Task to carry out:
Quote everything from the very start of the entries below down to and including the line that contains "146L54 195L69 188L12".

Material for the task:
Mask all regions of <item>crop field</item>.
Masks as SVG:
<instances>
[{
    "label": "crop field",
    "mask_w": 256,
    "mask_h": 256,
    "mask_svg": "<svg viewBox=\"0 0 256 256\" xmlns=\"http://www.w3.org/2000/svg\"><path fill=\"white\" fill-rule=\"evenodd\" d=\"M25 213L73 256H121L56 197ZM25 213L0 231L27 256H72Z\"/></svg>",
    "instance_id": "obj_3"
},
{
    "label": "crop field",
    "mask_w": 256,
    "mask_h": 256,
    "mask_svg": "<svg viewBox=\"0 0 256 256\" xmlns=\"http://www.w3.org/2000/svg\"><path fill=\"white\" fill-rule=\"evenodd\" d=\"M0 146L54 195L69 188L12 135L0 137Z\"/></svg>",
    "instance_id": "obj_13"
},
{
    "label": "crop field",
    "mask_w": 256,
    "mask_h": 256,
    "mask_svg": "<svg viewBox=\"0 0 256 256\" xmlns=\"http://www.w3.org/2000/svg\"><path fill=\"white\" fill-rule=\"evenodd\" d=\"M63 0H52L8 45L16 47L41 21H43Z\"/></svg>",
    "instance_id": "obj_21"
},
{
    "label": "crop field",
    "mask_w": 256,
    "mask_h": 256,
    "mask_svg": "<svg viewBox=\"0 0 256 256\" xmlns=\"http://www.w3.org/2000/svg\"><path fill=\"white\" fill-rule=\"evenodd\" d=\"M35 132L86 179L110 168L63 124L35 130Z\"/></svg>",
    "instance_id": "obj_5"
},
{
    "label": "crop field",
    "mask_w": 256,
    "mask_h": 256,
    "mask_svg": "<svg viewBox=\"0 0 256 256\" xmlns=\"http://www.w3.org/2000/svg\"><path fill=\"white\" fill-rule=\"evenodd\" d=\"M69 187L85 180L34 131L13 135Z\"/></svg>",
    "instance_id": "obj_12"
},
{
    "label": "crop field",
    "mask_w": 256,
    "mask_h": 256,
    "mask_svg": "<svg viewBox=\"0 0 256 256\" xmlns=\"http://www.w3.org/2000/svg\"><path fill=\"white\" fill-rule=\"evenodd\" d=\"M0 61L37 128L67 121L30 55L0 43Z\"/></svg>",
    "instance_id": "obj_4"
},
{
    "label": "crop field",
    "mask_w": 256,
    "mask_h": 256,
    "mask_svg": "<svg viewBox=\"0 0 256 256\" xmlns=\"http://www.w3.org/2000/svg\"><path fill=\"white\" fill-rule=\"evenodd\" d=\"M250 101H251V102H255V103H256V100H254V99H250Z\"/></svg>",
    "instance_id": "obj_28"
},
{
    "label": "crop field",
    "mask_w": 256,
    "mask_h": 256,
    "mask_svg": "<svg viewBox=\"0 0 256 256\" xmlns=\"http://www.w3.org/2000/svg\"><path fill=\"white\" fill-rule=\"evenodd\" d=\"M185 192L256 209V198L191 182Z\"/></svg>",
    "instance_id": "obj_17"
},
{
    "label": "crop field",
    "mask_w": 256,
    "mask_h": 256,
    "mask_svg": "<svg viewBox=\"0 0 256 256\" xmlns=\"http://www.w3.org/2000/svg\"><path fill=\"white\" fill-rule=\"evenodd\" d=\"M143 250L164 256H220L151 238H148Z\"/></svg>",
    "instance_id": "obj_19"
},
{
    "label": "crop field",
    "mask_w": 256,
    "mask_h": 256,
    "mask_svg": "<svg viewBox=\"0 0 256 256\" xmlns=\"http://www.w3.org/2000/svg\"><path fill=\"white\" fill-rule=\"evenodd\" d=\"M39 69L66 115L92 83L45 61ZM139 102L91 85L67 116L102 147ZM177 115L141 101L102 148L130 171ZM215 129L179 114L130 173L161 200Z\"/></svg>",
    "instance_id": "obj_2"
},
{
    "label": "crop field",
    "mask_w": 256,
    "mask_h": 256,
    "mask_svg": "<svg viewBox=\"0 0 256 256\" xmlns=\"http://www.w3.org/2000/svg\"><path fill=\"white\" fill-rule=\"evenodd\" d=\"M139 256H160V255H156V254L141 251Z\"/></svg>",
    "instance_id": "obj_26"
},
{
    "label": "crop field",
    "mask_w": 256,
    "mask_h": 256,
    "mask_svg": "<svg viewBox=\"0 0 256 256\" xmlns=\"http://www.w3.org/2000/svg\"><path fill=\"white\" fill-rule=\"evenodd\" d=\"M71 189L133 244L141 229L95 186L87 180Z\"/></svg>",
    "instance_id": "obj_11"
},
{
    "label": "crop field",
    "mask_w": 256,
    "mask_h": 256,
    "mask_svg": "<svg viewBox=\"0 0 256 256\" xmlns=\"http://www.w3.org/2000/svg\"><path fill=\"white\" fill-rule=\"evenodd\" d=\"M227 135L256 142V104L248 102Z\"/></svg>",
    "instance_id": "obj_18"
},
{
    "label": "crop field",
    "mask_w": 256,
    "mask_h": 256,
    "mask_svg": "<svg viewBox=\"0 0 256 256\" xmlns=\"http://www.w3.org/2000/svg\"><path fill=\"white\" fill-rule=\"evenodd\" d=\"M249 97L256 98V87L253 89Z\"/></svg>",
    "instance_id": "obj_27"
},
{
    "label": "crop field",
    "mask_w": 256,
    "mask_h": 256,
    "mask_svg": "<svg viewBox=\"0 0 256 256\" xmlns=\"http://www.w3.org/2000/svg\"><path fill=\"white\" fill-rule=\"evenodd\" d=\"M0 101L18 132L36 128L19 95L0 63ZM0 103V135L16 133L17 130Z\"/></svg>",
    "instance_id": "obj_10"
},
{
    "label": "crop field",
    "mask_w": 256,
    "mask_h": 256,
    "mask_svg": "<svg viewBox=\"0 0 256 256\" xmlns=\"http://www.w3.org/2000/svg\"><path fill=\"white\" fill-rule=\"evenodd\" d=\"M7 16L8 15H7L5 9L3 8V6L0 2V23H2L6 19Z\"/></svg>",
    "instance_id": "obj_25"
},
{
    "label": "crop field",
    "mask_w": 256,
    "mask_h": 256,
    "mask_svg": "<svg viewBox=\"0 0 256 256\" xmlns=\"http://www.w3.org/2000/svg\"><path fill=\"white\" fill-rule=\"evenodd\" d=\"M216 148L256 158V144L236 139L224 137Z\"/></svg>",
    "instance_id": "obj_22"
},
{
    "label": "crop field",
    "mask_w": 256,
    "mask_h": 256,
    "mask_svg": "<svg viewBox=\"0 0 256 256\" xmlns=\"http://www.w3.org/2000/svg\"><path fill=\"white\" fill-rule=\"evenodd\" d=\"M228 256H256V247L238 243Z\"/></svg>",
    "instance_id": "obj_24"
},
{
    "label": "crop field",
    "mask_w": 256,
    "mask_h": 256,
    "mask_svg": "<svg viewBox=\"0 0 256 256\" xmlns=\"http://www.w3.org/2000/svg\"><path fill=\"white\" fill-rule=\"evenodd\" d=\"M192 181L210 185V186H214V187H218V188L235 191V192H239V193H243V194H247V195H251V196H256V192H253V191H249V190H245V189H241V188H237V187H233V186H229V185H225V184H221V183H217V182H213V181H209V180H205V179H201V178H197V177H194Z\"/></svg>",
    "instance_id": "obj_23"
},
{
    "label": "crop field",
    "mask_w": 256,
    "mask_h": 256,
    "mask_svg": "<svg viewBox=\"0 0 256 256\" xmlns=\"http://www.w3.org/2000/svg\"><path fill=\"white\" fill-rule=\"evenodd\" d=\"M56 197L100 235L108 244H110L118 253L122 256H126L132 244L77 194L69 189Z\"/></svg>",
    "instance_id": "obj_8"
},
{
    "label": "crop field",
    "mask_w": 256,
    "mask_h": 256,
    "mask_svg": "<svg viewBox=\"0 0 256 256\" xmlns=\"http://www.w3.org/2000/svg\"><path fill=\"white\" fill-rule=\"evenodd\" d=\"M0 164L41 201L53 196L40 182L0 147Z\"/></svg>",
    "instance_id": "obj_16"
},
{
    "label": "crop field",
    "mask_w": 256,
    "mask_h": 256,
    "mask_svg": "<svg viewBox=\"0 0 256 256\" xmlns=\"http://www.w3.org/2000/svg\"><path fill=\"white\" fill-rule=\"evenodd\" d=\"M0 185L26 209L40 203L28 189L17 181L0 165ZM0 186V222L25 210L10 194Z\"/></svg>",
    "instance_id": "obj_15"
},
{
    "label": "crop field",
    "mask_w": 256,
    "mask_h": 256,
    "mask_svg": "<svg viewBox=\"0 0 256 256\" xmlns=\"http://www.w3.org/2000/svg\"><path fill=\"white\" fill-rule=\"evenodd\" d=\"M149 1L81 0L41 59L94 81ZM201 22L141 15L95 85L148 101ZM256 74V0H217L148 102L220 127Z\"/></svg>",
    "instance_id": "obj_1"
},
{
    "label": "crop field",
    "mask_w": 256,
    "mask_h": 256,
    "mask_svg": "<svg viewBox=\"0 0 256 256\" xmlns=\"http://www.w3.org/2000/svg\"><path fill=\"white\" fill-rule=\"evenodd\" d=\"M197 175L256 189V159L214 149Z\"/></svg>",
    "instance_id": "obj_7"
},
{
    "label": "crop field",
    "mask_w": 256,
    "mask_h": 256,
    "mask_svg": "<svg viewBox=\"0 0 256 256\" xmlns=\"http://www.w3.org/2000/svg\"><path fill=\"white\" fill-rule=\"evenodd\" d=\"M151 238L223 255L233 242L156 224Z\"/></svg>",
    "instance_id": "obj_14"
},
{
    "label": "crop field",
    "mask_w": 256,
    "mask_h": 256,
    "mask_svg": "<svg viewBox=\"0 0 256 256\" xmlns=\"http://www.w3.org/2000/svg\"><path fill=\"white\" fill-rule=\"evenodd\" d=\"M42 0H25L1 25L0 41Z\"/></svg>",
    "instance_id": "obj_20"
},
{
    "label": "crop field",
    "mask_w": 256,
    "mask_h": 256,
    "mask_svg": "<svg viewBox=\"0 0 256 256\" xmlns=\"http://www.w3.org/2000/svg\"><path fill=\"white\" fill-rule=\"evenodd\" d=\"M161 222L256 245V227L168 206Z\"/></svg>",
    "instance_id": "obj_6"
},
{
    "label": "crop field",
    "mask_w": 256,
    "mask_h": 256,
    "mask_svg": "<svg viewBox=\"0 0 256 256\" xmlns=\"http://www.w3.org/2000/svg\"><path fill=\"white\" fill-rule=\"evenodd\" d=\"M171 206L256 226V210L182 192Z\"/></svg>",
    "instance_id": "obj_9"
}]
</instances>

Final result:
Mask all regions of <item>crop field</item>.
Masks as SVG:
<instances>
[{
    "label": "crop field",
    "mask_w": 256,
    "mask_h": 256,
    "mask_svg": "<svg viewBox=\"0 0 256 256\" xmlns=\"http://www.w3.org/2000/svg\"><path fill=\"white\" fill-rule=\"evenodd\" d=\"M25 213L73 256H121L56 197ZM25 213L0 231L27 256H72Z\"/></svg>",
    "instance_id": "obj_3"
},
{
    "label": "crop field",
    "mask_w": 256,
    "mask_h": 256,
    "mask_svg": "<svg viewBox=\"0 0 256 256\" xmlns=\"http://www.w3.org/2000/svg\"><path fill=\"white\" fill-rule=\"evenodd\" d=\"M0 146L54 195L69 188L12 135L0 137Z\"/></svg>",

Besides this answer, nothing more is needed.